Nyonya Ninh mengatakan bahwa meskipun mereka tidak membuat saus ikan Ham Huong dalam jumlah besar seperti cara tradisional, mereka masih membuat toples Ham Huong kecil di rumah mereka untuk dimakan saat kedatangan tamu. Hidangan bulan Juni yang disajikan dengan aroma laut, aroma Ham Huong kuno masih membangkitkan kesan kesatriaan ratusan tahun yang lalu. Nyonya Ninh berkata: "Kecap ini murni, jadi orang-orang zaman dahulu sangat menyukainya. Rasanya berbeda dari puluhan saus ikan yang terbuat dari spesies ikan lainnya. Karena langka, saus ini harus dipersembahkan kepada raja, jika tidak, tidak akan ada yang berani mempersembahkannya kepada raja. Sekarang, ratusan tahun telah berlalu, tetapi setetes saus ikan Ham Huong masih tercium harum di desa."

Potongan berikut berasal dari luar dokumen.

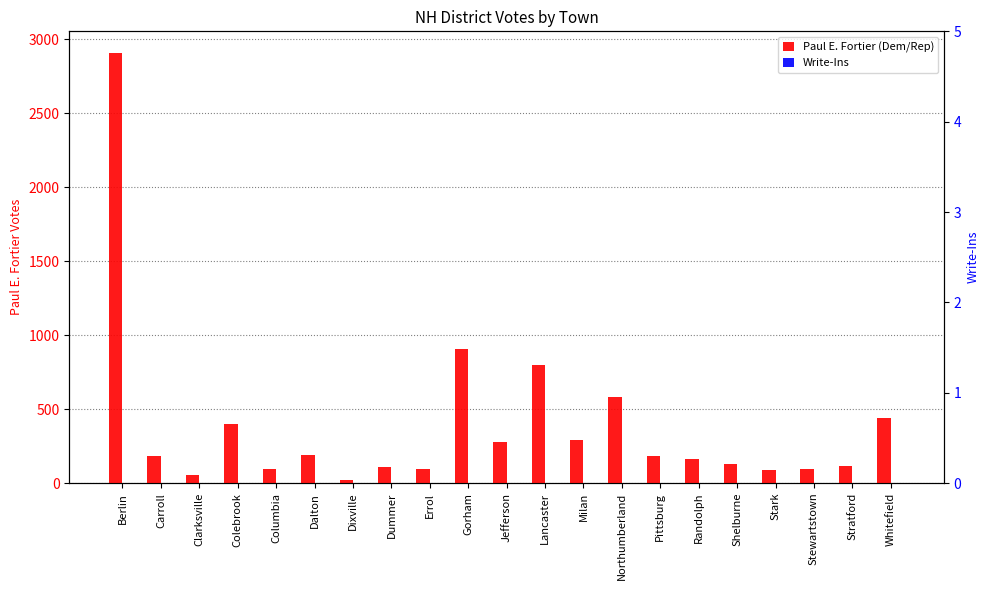

Which series has the largest total across all categories?

Paul E. Fortier (Dem/Rep)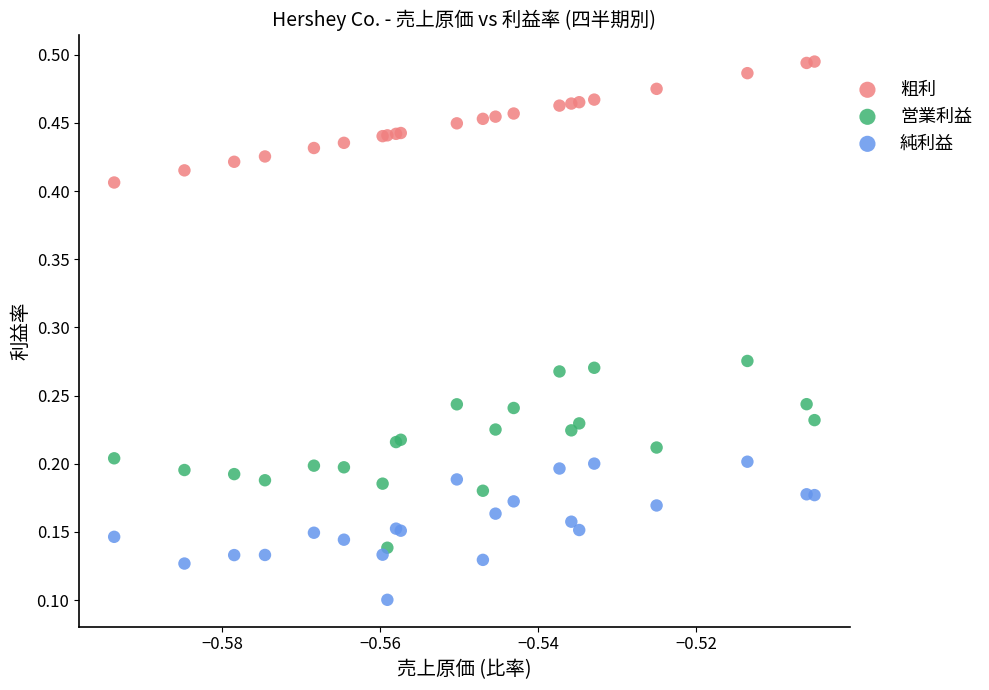

What are all the series names shown in the legend?

粗利, 営業利益, 純利益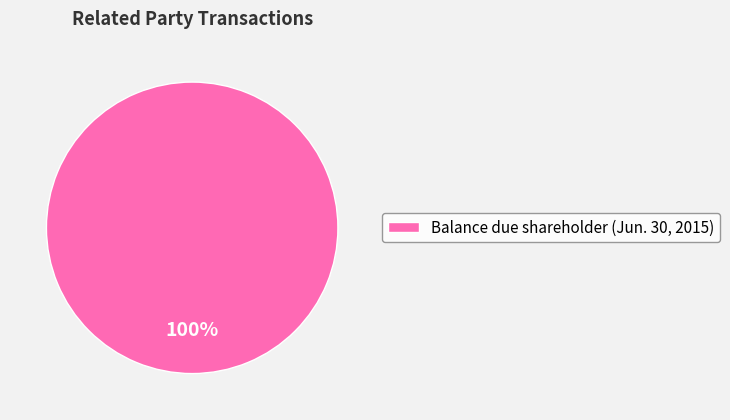

Count the number of slices in the pie.

1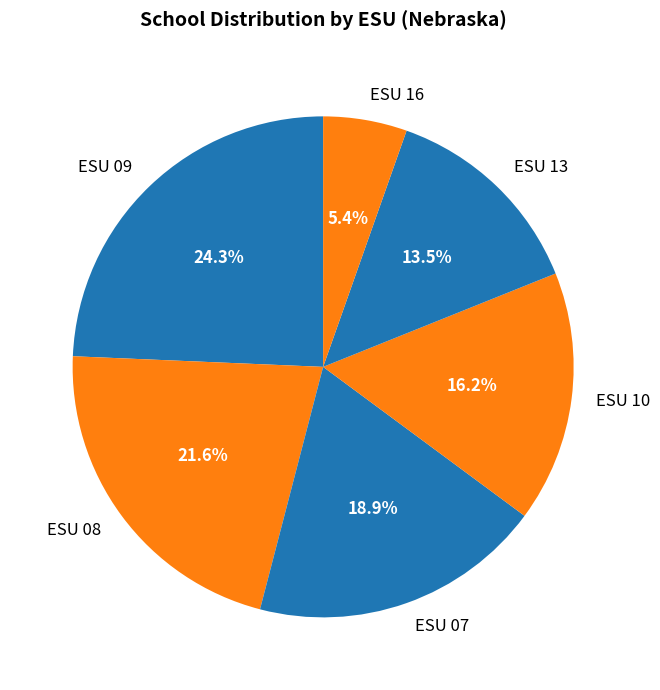

To the nearest percent, what is the difference between the largest and smallest slice percentages?

19%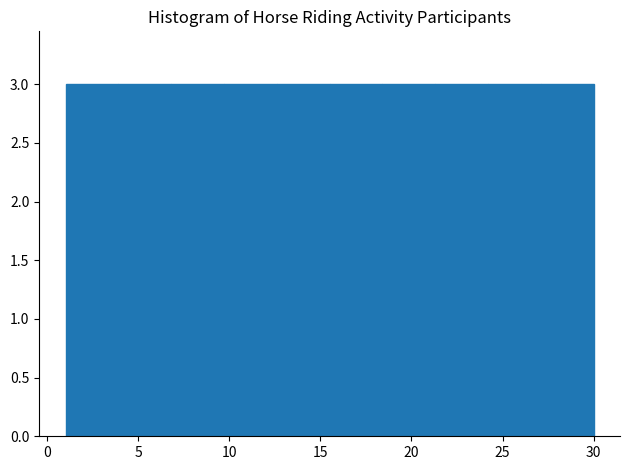

What is the height of the bar covering 21.3 to 24.2 on the x-axis? Neither the bar edges nor the heights are printed on the chart, so give them approximately, as read against the axes.

3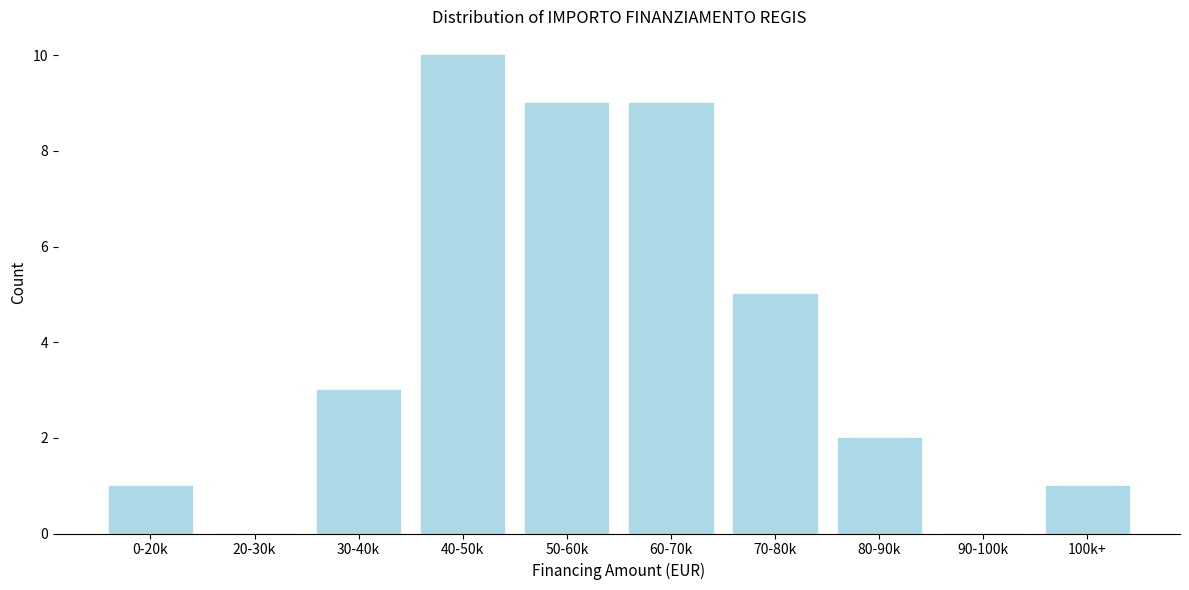

Reading left to right, transcribe all the data shown in this chart.

0-20k=1	20-30k=0	30-40k=3	40-50k=10	50-60k=9	60-70k=9	70-80k=5	80-90k=2	90-100k=0	100k+=1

Tepat seperti yang dikatakan Nyonya Ninh. Sepotong perut babi yang menyentuh mangkuk saus ikan terasa seperti menelan angin laut yang sejuk. Tetesan pertama saus ikan membangkitkan rasa musim laut yang jauh di sana, tetesan kedua adalah kenangan dari banyak generasi masyarakat Canh Duong, yang terkondensasi menjadi cita rasa tanah air mereka. Tetesan terakhir bagaikan gema bukan hanya dari ikan itu sendiri, tetapi juga dari Tuan Cong, yang lahir di masa lalu, yang merangkum seluruh pesan cinta untuk rakyat dalam sebuah petisi di hati istana kerajaan.